Perched above the three-storey American barbeque restaurant Cheek in Swanston Street, Melbourne’s Peaches Cocktail Bar is like something out of a child’s mood board, if that child lived for Miami Vice and oversized philodendron.
The colour palette is simple and obvious – it’s peach (like the name) – but what could have been tacky and predictable in less capable hands is beautifully executed by designer Pierce Widera.
On entry, you’re drawn to the suspended circular pendants that define the space. They’re ripe peaches, another less-than-subtle nod to bar’s name, but it’s not on the nose. Most patrons won’t make the connection as they stare up at the pink ceiling.

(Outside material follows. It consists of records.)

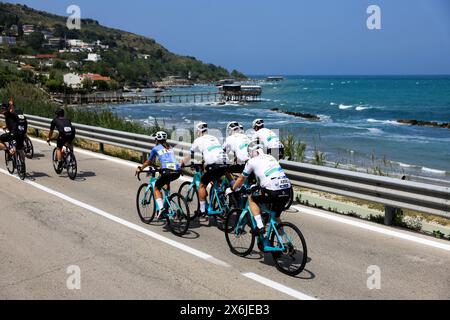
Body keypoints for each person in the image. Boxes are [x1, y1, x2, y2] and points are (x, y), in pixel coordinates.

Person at [226, 140, 292, 235]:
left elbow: (241, 178)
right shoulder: (271, 157)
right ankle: (285, 243)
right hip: (287, 190)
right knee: (275, 216)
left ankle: (260, 226)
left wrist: (232, 189)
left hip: (273, 190)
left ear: (252, 152)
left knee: (252, 198)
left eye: (249, 153)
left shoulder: (251, 161)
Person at [181, 122, 230, 216]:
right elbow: (209, 152)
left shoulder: (198, 140)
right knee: (214, 181)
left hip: (214, 164)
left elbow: (190, 155)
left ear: (198, 131)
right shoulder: (214, 138)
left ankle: (202, 210)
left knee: (202, 185)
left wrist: (182, 163)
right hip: (225, 162)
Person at [136, 131, 181, 218]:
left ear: (156, 139)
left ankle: (161, 209)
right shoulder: (170, 147)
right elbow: (169, 160)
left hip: (167, 170)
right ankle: (167, 204)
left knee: (156, 187)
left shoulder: (155, 148)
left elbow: (149, 162)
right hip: (177, 171)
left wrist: (140, 169)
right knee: (165, 181)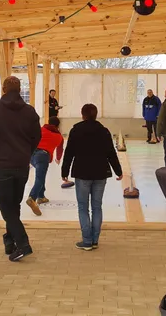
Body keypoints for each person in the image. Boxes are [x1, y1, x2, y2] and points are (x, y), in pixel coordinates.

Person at [0, 76, 42, 262]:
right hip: (22, 165)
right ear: (20, 90)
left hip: (2, 164)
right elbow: (37, 136)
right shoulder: (30, 111)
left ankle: (23, 244)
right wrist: (26, 152)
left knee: (6, 207)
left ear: (3, 89)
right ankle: (9, 241)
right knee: (14, 205)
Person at [61, 104, 123, 251]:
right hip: (100, 173)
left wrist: (64, 171)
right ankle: (95, 240)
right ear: (96, 115)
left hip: (82, 173)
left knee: (83, 207)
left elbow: (69, 152)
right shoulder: (104, 131)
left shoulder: (76, 130)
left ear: (82, 115)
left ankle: (87, 241)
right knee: (97, 207)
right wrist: (118, 171)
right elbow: (111, 153)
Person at [27, 116, 64, 208]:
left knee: (41, 175)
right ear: (58, 125)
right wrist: (58, 158)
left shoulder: (40, 129)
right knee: (40, 178)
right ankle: (32, 198)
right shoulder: (59, 136)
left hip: (31, 155)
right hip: (43, 156)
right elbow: (60, 149)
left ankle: (41, 197)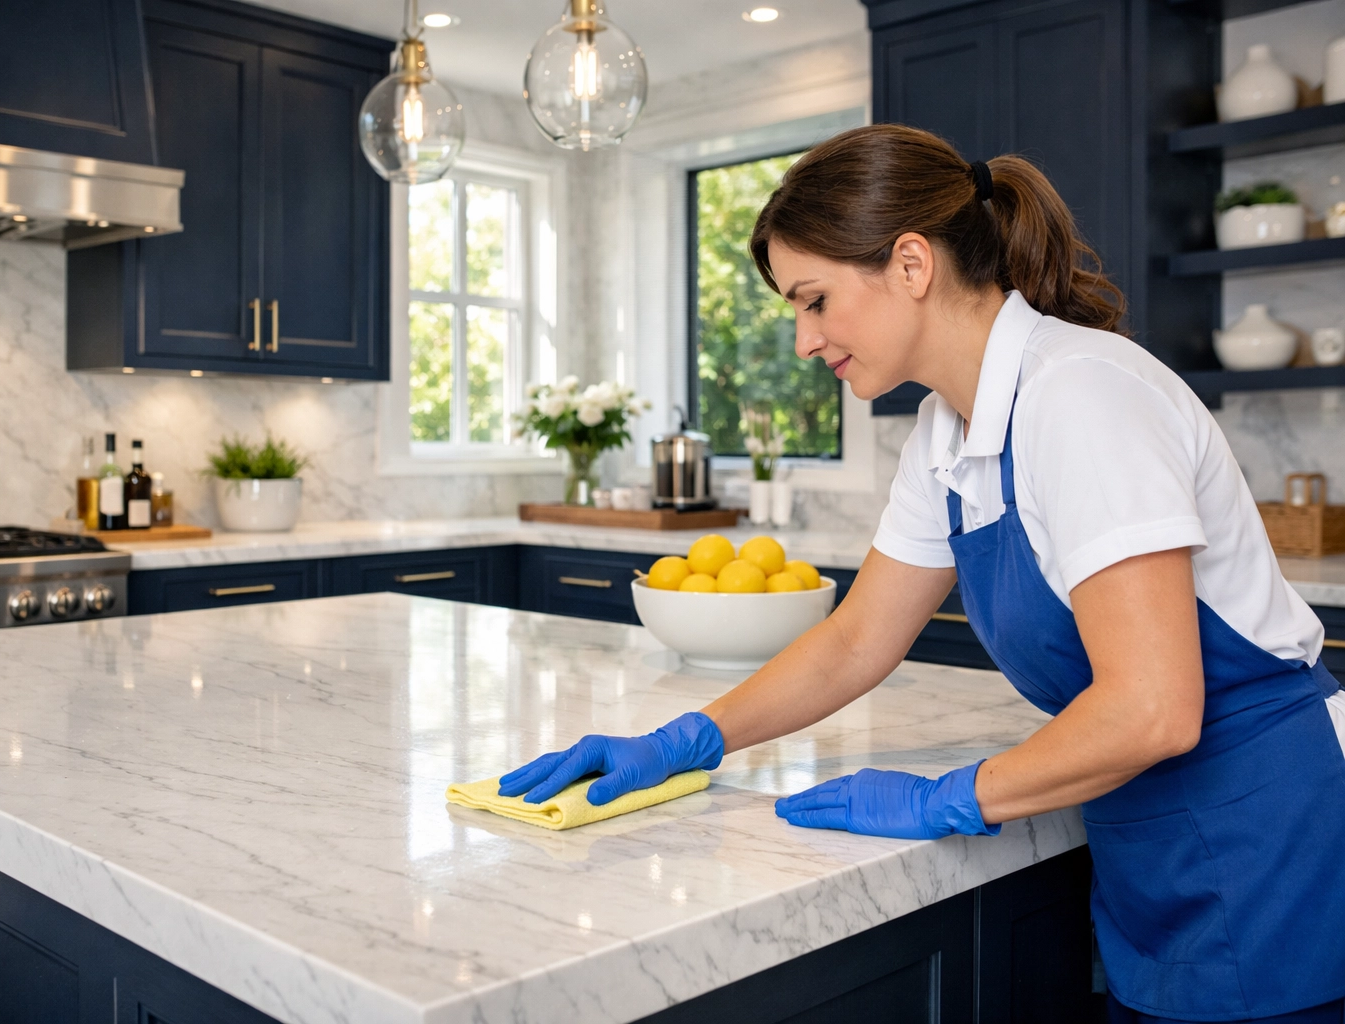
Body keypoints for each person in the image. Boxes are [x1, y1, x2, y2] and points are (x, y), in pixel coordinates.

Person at [497, 124, 1345, 1024]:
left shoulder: (1081, 396)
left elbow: (1152, 708)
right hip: (1151, 836)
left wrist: (951, 798)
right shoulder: (947, 432)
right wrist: (686, 740)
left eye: (814, 300)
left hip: (1268, 845)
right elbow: (858, 640)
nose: (801, 341)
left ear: (910, 264)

The brief was to create a “fun and glamourous Miami atmosphere”, and buck the conventions of the traditional Melbourne bar scene while doing it. So don’t expect polished hardwood, leather, speakeasy-style theatrics or moody and morose lighting.
Instead Widera, which recently received the Australian Interior Design Award for Best Emerging Practice, was inspired by the flirty and whimsical cocktails on offer, delivering a project that doesn’t take itself too seriously and will most definitely divide opinions along the lines of just how much you love the colour peach.
The pale pastel peach-dipped walls are lined with booths upholstered in textured blush fabric and underlined with LED lighting to create an elevated zone within the space.
A handful of tables are topped by bespoke candy-coloured terrazzo and finished with moss green stools that contrast all that pastel.
Oversized philodendron leaves are a welcome natural touch and a nod to the bar’s other muse – the ’80s Miami party scene, which is perhaps best appreciated after dark, when the enormous disco ball bounces rays across the walls and onto the checkered salmon and pale pink floor.
The bar itself is a perfect contrast to the playful design details, the pot plants, marble statuettes, ivy-wrapped rafters and forest green arched window mirrors. It’s covered in a green-veined onyx accented with the shiny brass detailing that’s repeat throughout the space – a grown-up touch that subconsciously tells the visitor that mixing drinks is serious, adult business. There’s nothing frivolous or flimsy about blueberry-infused vermouth or tequila tasting.
The led-lit pink staircase at the back of the room leads to the rooftop bar, where the colour palette is decidedly different. Pastel pink is swapped for pastel blue – the original colour of the facade – and the bar is covered in white curved tiles to match the white furniture and umbrellas on the timber decking.
Up here, the design is less of an assault on the senses, minimalist and modernist, so as to not detract from the views.
Hanging baskets and green creepers wrap themselves around the bar, providing a backdrop to the stars of the show – the bottles used to mix the rooftop bar’s menu of spritz and stirred cocktails.
Melbourne is no stranger to design-focused bars and dining spots with the iconic Espy recently taking out the prize of best-designed bar in the region and Flack Studio capturing the beauty of migrant architecture for the Lagotto wine bar. Peaches itself was shortlisted for the 2019 Restaurant & Bar Design Awards.